The charitable view of Barbie, which is one I share, is that Gerwig has entered into a massive cultural arena with the understanding that compromise is inevitable, but she can still make a personal, thoughtful, entertaining film that can speak to an audience infinitely larger than any she’s gotten before. She cannot wriggle away from the fact her film is boosting a toy with an iffy track record for setting unattainable standards of beauty and encouraging a consumerist frenzy of lifestyle accessories. And, in her excellent review of the film, Vulture critic Alison Willmore concludes that Gerwig cannot thread this impossible needle: “The trouble with trying to sneak subversive ideas into a project so inherently compromised is that, rather than get away with something, you might just create a new way for a brand to sell itself.”
That’s a fair thought, supported by a headline (“We Shouldn’t Have to Grade Barbie on a Curve”) that could apply to so many occasions in which filmmakers have to twist themselves into knots to make a product seem personal. We can admire Gerwig’s ingenuity and the sheer scale at which she’s bringing her ideas across, but she’s having to put herself in shackles in order to Houdini her way out of them. Barbie is a work of integrity, but the cultural arena Gerwig has entered is, like every physical arena across the United States, emblazoned by a brand name. There’s no escaping the fact that our summer discourse on feminism was sponsored by Mattel.

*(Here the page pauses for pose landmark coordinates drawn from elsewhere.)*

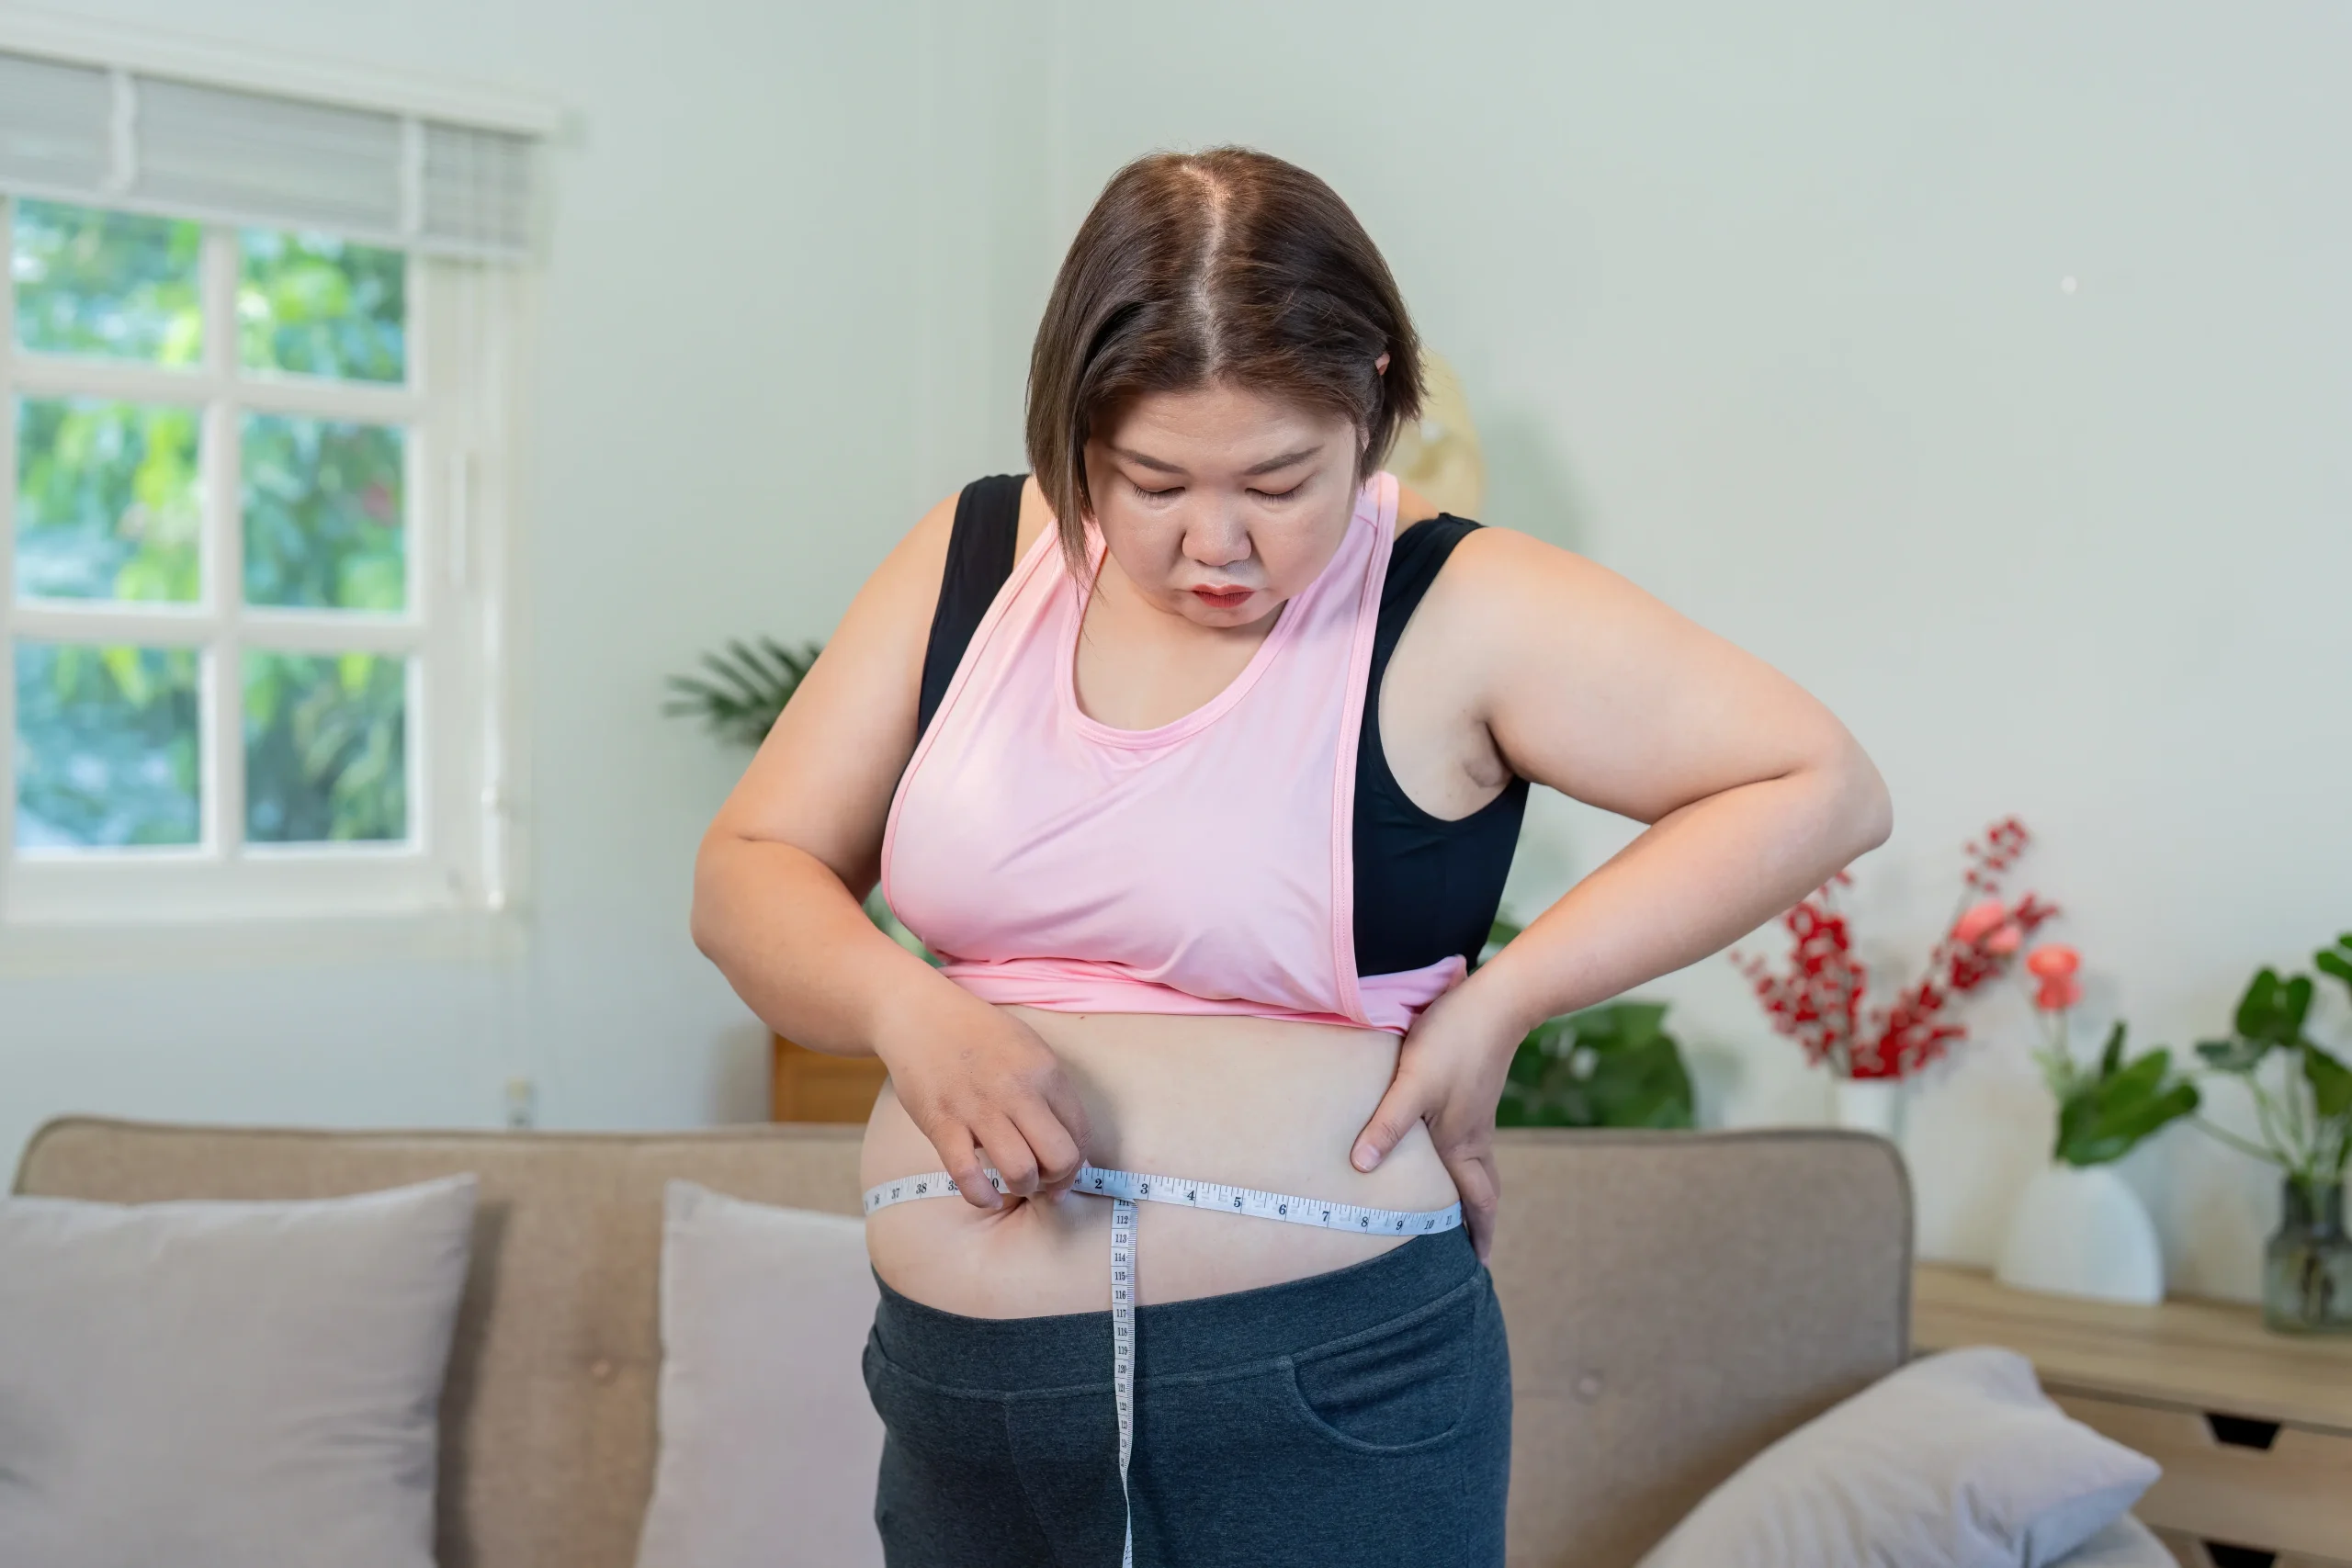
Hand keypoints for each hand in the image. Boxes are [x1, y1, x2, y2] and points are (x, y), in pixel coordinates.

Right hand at [875, 990, 1091, 1211]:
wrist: (920, 1015)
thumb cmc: (979, 1035)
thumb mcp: (1029, 1048)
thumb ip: (1052, 1093)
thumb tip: (1073, 1149)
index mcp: (1045, 1070)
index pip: (1082, 1132)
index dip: (1078, 1164)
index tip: (1065, 1175)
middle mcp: (1017, 1090)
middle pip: (1060, 1157)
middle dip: (1056, 1180)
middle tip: (1042, 1180)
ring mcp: (979, 1108)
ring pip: (1020, 1170)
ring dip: (1023, 1187)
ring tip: (1014, 1182)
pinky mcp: (942, 1123)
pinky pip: (968, 1175)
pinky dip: (982, 1196)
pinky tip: (986, 1195)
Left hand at [1350, 984, 1516, 1262]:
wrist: (1498, 1000)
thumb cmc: (1454, 1041)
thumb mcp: (1414, 1083)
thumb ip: (1387, 1124)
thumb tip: (1362, 1168)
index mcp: (1464, 1143)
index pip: (1479, 1202)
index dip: (1480, 1234)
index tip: (1480, 1265)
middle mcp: (1475, 1135)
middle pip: (1481, 1189)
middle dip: (1476, 1221)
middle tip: (1467, 1249)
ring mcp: (1475, 1113)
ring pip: (1474, 1165)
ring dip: (1467, 1191)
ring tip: (1450, 1208)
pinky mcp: (1470, 1092)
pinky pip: (1467, 1141)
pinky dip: (1458, 1160)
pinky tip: (1437, 1149)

As always, good points all around, but I think this wave of brand movies is just a byproduct of the broader all-biopics-all-the-time trend, rather than saying anything in particular about our relationships to brands.
One thing I think about a lot is the possibly apocryphal story of the person who came out of Todd Field's latest movie wanting to learn more about the true story, and was completely baffled by the notion of a "fictional" movie. Similarly, Jason Katims recently had a streaming series, "As We See It", which was very Jason Katims-y - which is to say, like a high-quality network TV series from the '90s - and someone in my life kept asking me if it was a documentary. Like, not if it was based on a true story - if it was a documentary. And it's, like, "Yes, of course it's a documentary, real video footage of people living their lives is always delivered in a highly regimented three-act structure with a cute button before it cuts to commercial, and Joe Mantegna as the dad."
It's not news that all we lionize anymore, pretty much, are superhero movies (which are big on origin stories) and biopics. It makes sense to me that, in that climate, creators are leaning into origin-of-the-brand stories. We're running out of people to make biopics of, for one thing---the 2017 Oscar for Best Actor went to a guy playing Winston Churchill (actual famous guy) while the 2021 went to the guy playing...Venus and Serena Williams's dad (less). We're kind of scraping the bottom of the barrel, famous-person-wise. As long as studios are resistant to fiction, and unless they want to make a movie about Beyonce's mailman, a biopic of the inventor of the Blackberry is pretty much what's left.